Suzannah Holsenbeck, CT Schoolyards Program Manager
The CT Schoolyards Program frequently hears the question: what do you do with school gardens in the summer when schools aren’t in session? It’s an excellent question and points to the fact that most folks know that farms and gardens are in full swing in the warmest season of the year. Thanks to climate change, however, the growing season in our region has been starting earlier and extending later into the season.
Ultimately we approach the answer to “what do you do in the summer?” just as we approach working with each of our 22 partner schools: it depends on the needs, goals and accessibility of each school.
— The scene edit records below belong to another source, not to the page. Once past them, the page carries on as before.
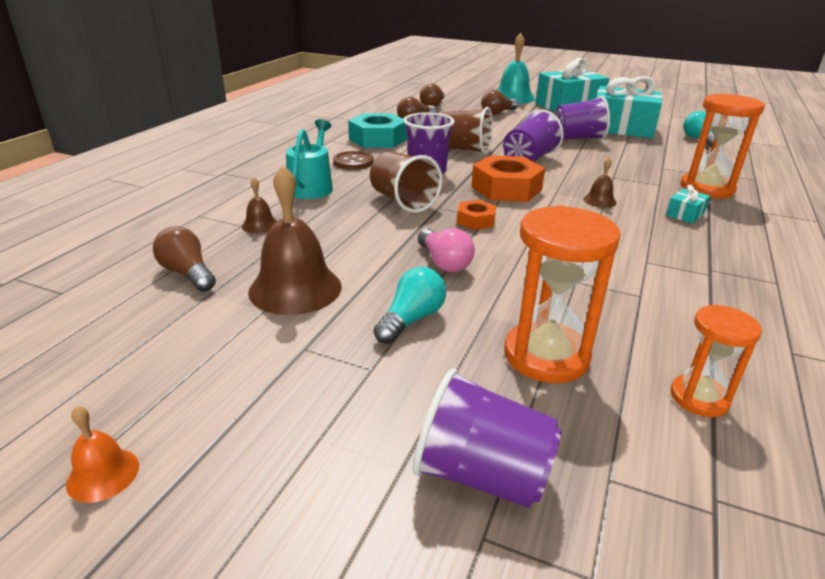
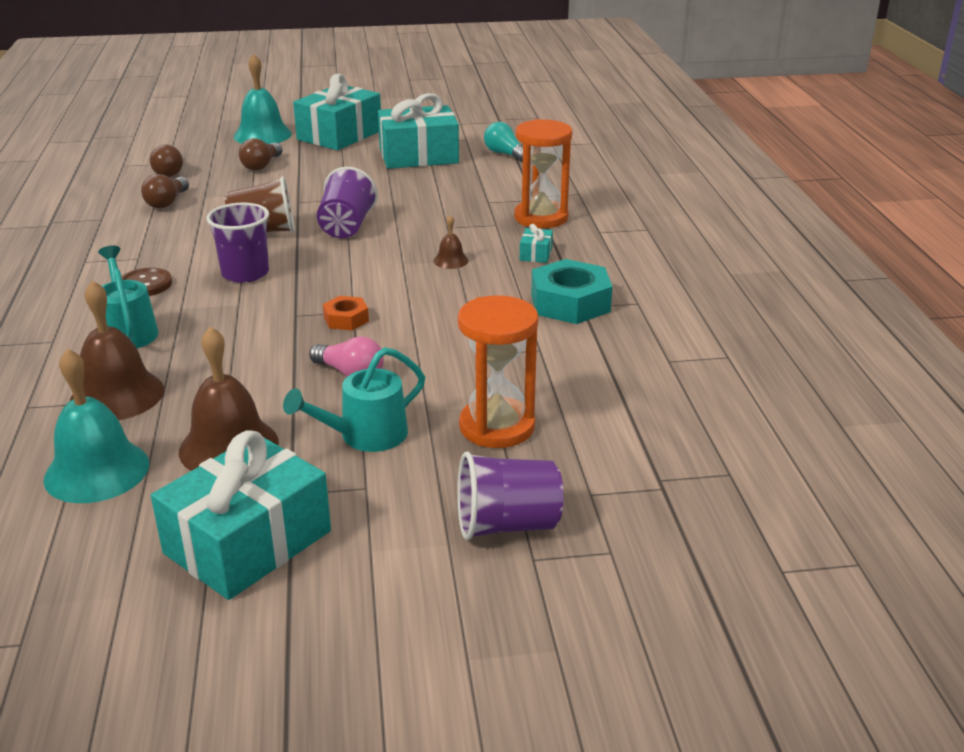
camera: 30 degrees left, 0 degrees up
(103, 474) = (223, 640): orange bell -> none
(187, 274) = (97, 471): brown light bulb -> turquoise bell
(225, 379) = (247, 542): none -> turquoise gift
(260, 225) = (117, 395): brown bell -> brown bell, size x2.10
(378, 139) = (145, 243): turquoise nut -> turquoise nut (570, 303)
(403, 201) = (251, 319): brown cup -> none
(411, 319) = (365, 436): turquoise light bulb -> turquoise watering can
(506, 188) = (349, 272): orange nut -> none
(578, 138) = (380, 183): purple cup -> none
(699, 398) = (621, 418): orange hourglass -> none

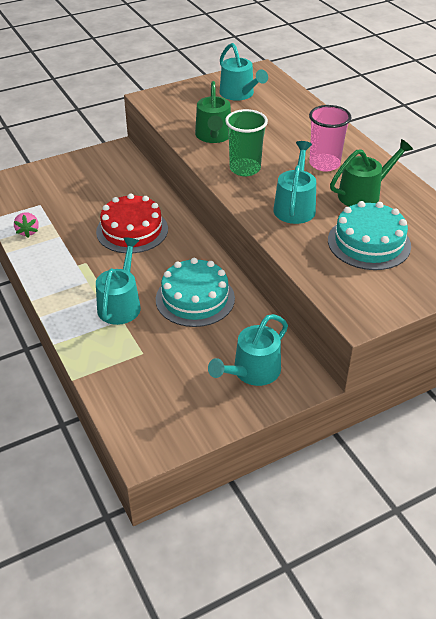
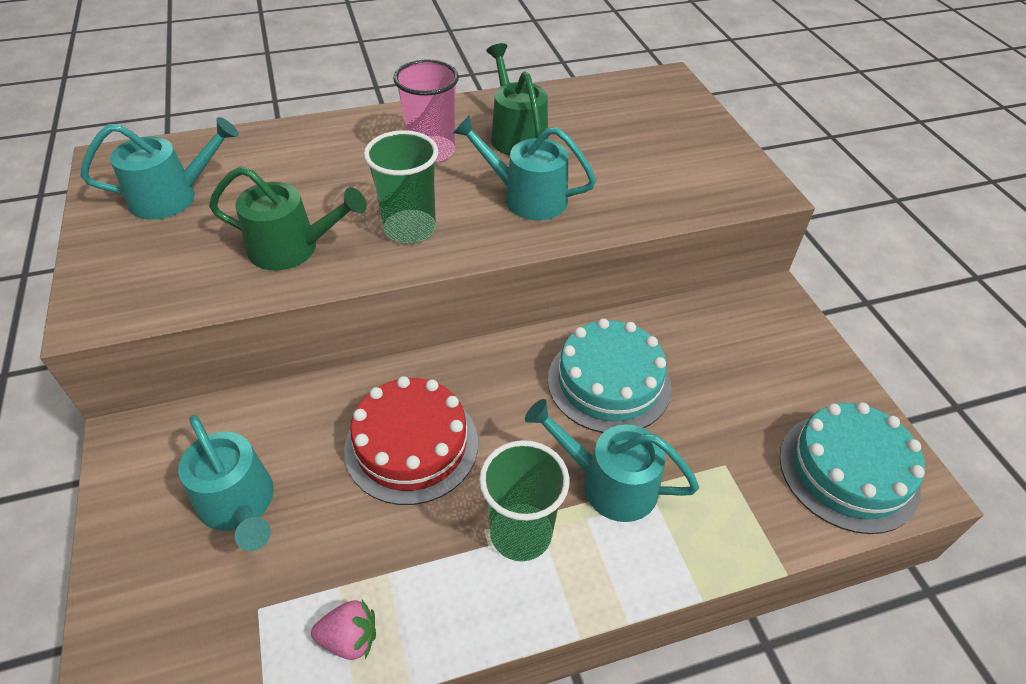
camera: 80 degrees left, 5 degrees up
(85, 275) = (521, 533): none -> green cup
(252, 371) = (760, 344): turquoise watering can -> turquoise watering can (239, 504)
(369, 243) = (622, 153): turquoise cake -> turquoise cake (848, 471)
The planning begins in the spring when students at each school participate in planting their gardens, usually through our series of Outdoor Days. Some schools choose to plant quick growing crops like radishes and lettuces that can be grown and harvested before students leave for the summer. Other schools may have gardens that are accessible to the community and they tend to choose to plant vegetables that are typically ready to harvest in July and August, like tomatoes, zucchini, squash, and kale. And other schools choose to plant seeds that take up to 90 days to mature, like large watermelons and pumpkins, so that the students who plant the seeds in the spring return to pumpkin patches and watermelons when they start school in the fall.
This summer 15 schools signed up for our CT Schoolyards Green Jobs Corps Crew to water and weed and provide general maintenance over the course of five weeks. Our crew traveled to all parts of New Haven and put in hard work during some of the hottest days of the summer. They also got to take the occasional break at our crew favorite smoothie place: Cositas Deliciosas on Grand Avenue in Fair Haven. Their work means that students and teachers at those 15 schools will return to gardens that have been cared for and are ready for learning and play to take place again!